Consistent with the LLC’s growing dominance in the realm of closely held business entities, six of the cases on this year’s list involve disputes among LLC members over various issues including cash-out merger, arbitration, distributions, dissolution, and capital calls. The remaining cases involving corporations feature decisions addressing Burford abstention in dissolution cases, board elections, shareholder oppression, and buy-sell agreements.

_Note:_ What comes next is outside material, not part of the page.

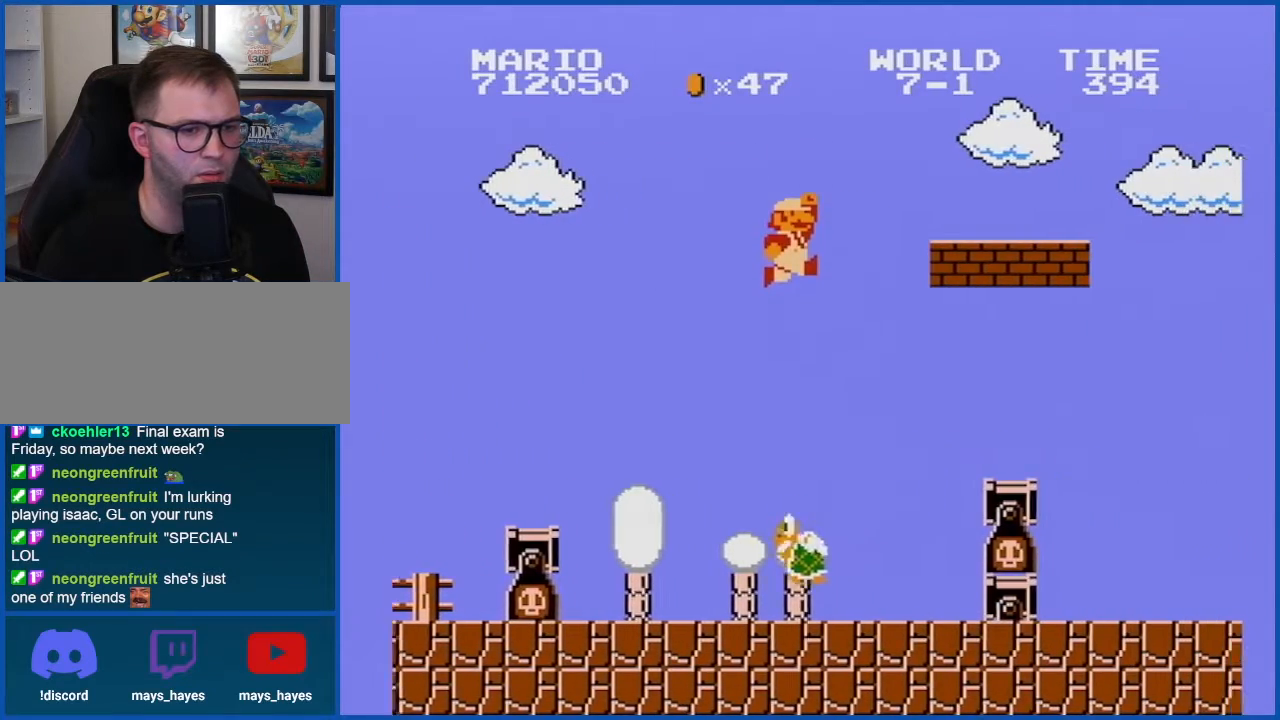
{"buttons": ["B", "DPAD_RIGHT"], "events": [[117, "A", "up"]]}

All ten decisions were featured on this blog previously; click on the case name to read the full treatment. And the winners are:
Farro v Schochet The Appellate Division, Second Department’s January 2021 decision in Farro, in which my firm represented the winning majority LLC members, is bound to have long-lasting consequences for LLC owners and, in particular, for LLCs whose majority members retain statutory default rights to implement cash-out mergers as a means of involuntarily dissociating minority members. In the first of two novel rulings, the appellate panel held that, in contradistinction to the rights of cashed-out minority corporation shareholders under BCL § 623(k) to assert fraud or other unlawfulness as grounds to enjoin or rescind the merger, a cashed-out LLC member’s sole recourse under LLCL § 1002(g) is to dissent and demand a fair-value judicial appraisal. In a second, key ruling the panel held that LLCL § 407(a)’s default rule, authorizing member action by written consent in lieu of meeting, supersedes LLCL § 1002(c)’s requirement of a member meeting on at least 20-days notice to vote on a proposed merger. Also noteworthy is the panel’s decision issued the same date in a companion appeal, dismissing the cashed-out minority member’s derivative claims for lack of standing as of the merger’s effective date (read here).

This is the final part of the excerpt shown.